> _Given information_
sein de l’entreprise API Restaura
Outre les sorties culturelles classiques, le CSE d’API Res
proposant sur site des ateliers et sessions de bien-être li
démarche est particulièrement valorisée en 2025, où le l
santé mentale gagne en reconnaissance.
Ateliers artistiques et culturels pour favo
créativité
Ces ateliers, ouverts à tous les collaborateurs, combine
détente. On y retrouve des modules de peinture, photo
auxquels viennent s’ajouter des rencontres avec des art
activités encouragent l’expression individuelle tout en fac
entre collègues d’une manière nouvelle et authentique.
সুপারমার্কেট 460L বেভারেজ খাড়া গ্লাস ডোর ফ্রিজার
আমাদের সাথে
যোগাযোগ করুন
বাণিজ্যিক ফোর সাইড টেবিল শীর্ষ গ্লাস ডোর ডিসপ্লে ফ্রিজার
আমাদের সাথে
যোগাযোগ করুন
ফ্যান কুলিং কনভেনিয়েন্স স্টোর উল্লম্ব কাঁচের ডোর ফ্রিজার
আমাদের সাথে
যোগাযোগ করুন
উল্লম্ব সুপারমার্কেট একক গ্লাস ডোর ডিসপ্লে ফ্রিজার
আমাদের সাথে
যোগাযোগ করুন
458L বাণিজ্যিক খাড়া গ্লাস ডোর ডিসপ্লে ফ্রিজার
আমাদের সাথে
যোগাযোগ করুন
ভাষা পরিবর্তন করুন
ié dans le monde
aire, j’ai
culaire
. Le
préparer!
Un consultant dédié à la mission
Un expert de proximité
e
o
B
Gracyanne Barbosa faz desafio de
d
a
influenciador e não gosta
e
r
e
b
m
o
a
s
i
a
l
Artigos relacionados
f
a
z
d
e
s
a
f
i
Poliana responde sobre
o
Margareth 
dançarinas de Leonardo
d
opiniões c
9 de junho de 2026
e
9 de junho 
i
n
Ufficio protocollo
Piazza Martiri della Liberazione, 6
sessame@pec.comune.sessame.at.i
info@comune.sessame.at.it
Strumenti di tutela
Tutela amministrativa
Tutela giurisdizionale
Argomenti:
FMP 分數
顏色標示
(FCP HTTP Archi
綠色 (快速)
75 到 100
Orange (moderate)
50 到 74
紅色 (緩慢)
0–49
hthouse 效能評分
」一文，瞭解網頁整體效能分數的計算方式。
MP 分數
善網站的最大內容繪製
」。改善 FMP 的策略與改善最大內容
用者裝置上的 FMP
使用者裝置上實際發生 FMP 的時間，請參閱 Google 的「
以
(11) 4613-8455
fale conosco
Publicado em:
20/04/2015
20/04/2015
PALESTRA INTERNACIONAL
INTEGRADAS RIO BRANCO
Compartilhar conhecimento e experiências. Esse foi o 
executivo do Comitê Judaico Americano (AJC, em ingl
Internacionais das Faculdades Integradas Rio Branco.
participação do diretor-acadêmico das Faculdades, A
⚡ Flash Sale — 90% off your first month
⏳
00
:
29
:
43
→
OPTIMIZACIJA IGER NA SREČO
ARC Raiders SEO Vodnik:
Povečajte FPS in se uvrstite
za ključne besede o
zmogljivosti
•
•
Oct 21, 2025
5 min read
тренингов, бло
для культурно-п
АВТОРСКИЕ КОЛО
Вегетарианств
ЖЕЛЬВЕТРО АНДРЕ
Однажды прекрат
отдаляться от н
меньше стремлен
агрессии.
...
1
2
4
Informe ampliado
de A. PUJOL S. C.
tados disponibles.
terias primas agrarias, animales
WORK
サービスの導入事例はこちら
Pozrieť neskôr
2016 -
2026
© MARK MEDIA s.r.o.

> _Directions_
Gather each line of the records that includes the string "sessame", matching case exactly.

> _Exercise solution_
sessame@pec.comune.sessame.at.i
info@comune.sessame.at.it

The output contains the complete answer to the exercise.